*TASK*. Reproduce word for word everything in the notes on probability and statistics, from "- Cumulative Distribution" down to "of the integral.".

*EXTRACT PROVIDED*.
-- Opening Marker --

Discrete vs Continuous Variables
- In discrete distributions, the difference between \(\leq\) and \(<\) matters.
- Cumulative Distribution Functions (CDFs) are not used for discrete unordered sets (like “dog”, “cat”, “none”) and for categorical random variables.
Joint and Marginal Distributions
- The expected value is the integral over the domain: \[
E(g(X)) = \int g(x) p(x) \, dx
\]
- We assume the expected values are finite.
Variance and Standard Deviation
- Variance: \[
\text{Var}(X) = E((X - \mu)^2) = E(X^2) - \mu^2
\] where \(\mu\) is fixed and not a part of the integral.
- Standard deviation: \[
\sigma = \sqrt{\text{Var}(X)}
\] It has the same units as \(X\).
Covariance and Correlation
- Covariance: \[
\text{Cov}(X, Y) = E((X - \mu_X)(Y - \mu_Y)) = E(XY) - \mu_X \mu_Y
\] where \(\mu_X\) and \(\mu_Y\) are the marginal means.

-- Closing Marker --

*DATA RECORDS*.

-- Opening Marker --

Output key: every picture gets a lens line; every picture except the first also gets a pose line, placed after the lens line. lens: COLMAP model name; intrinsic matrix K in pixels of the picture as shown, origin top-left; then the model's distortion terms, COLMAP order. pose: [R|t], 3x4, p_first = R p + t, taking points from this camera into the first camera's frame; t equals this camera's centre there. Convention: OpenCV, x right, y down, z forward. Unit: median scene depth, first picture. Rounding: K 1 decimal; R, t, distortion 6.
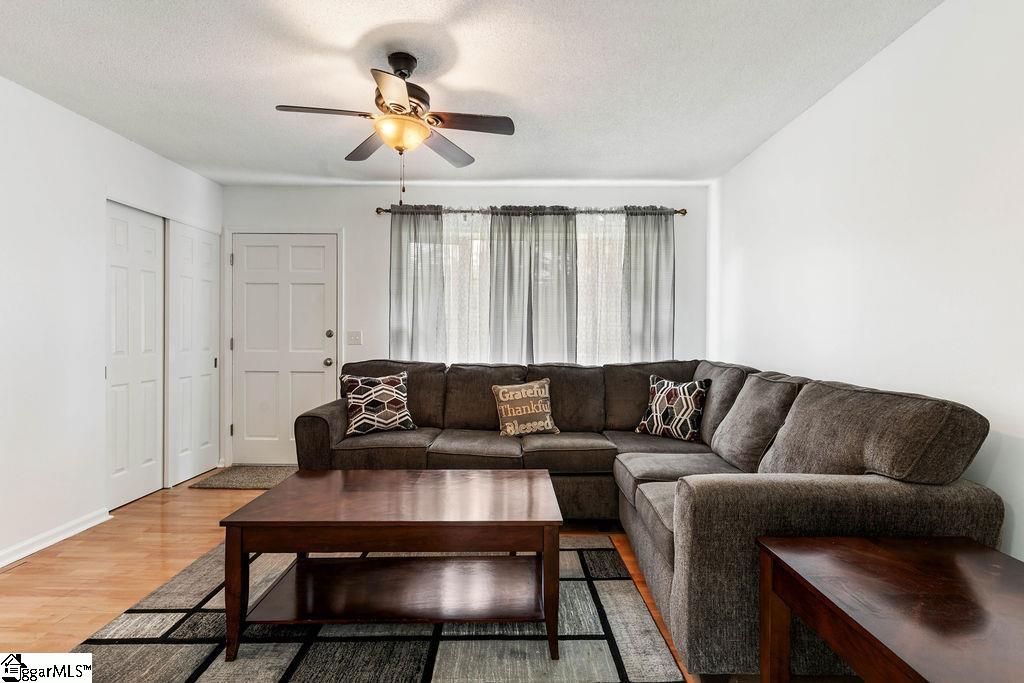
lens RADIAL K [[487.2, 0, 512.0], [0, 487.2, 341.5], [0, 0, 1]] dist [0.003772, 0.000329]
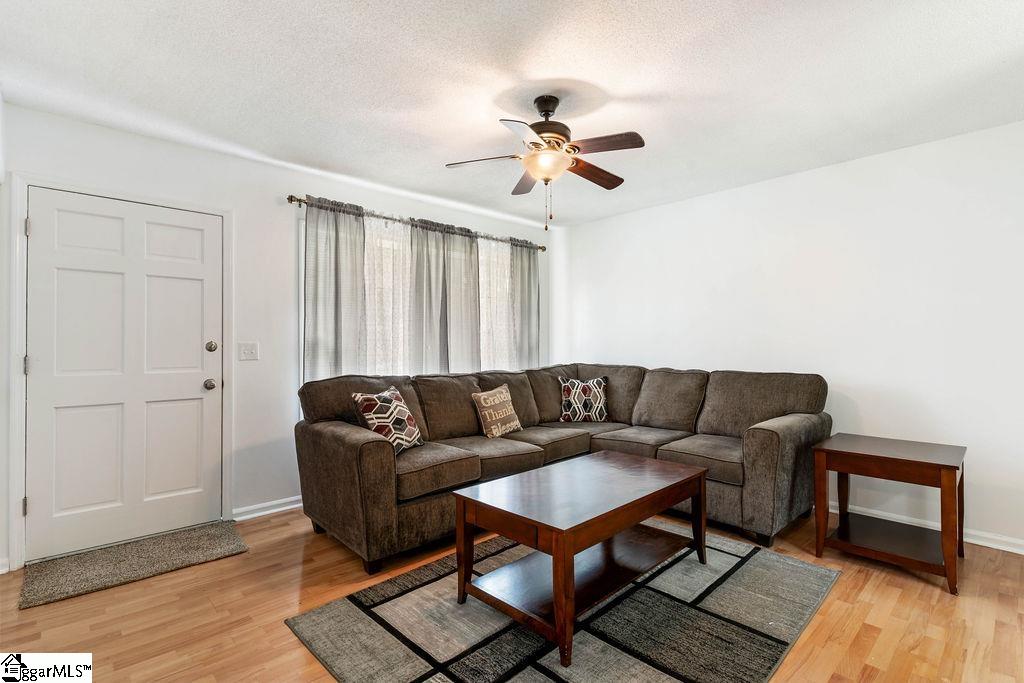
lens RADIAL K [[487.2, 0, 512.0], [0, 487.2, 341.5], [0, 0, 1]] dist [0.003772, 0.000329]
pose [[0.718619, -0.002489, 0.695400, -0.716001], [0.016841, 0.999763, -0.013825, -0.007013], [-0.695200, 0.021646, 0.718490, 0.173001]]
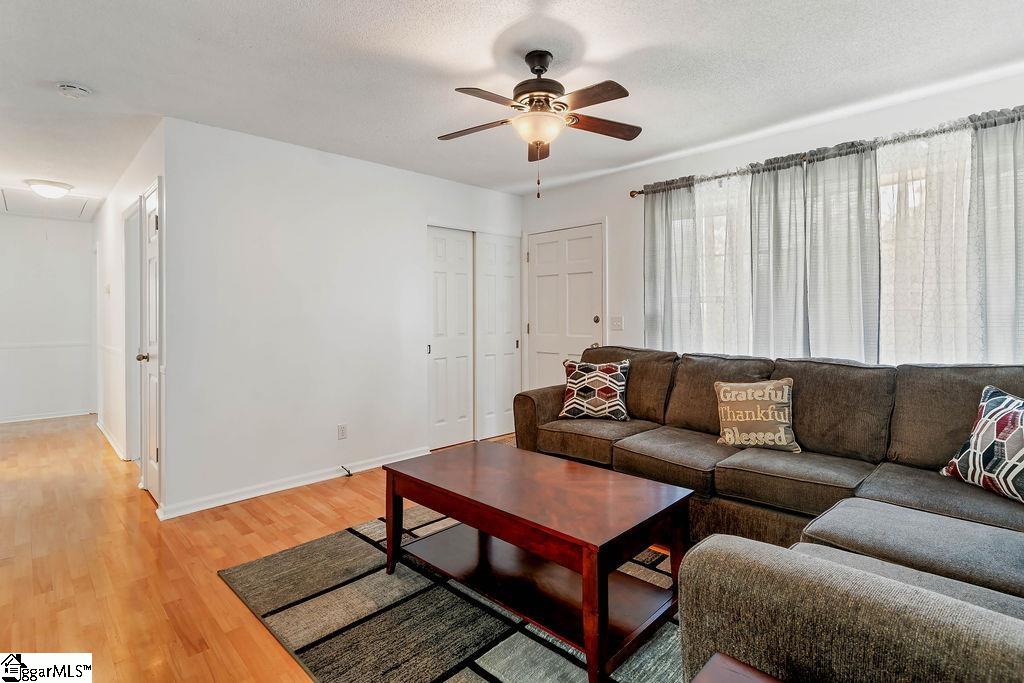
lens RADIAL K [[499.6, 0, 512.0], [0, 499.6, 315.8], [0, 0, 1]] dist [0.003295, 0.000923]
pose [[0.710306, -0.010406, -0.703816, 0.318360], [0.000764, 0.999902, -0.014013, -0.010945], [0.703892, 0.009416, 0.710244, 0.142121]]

-- Closing Marker --
-- Opening Marker --

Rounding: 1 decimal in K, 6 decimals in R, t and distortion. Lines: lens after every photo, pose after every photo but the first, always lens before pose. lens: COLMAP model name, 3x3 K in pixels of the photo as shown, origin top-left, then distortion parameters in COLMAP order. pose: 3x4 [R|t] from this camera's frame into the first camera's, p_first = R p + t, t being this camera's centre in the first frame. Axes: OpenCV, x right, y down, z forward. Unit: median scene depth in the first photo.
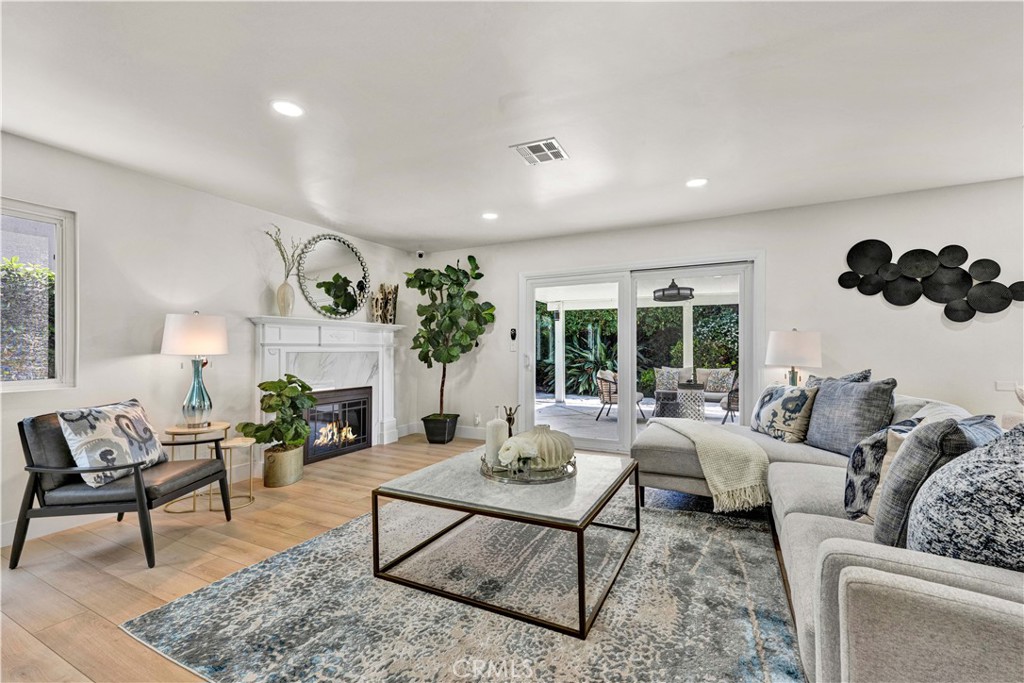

-- Closing Marker --

*YOUR SOLUTION*.
- Cumulative Distribution Functions (CDFs) are not used for discrete unordered sets (like “dog”, “cat”, “none”) and for categorical random variables.
Joint and Marginal Distributions
- The expected value is the integral over the domain: \[
E(g(X)) = \int g(x) p(x) \, dx
\]
- We assume the expected values are finite.
Variance and Standard Deviation
- Variance: \[
\text{Var}(X) = E((X - \mu)^2) = E(X^2) - \mu^2
\] where \(\mu\) is fixed and not a part of the integral.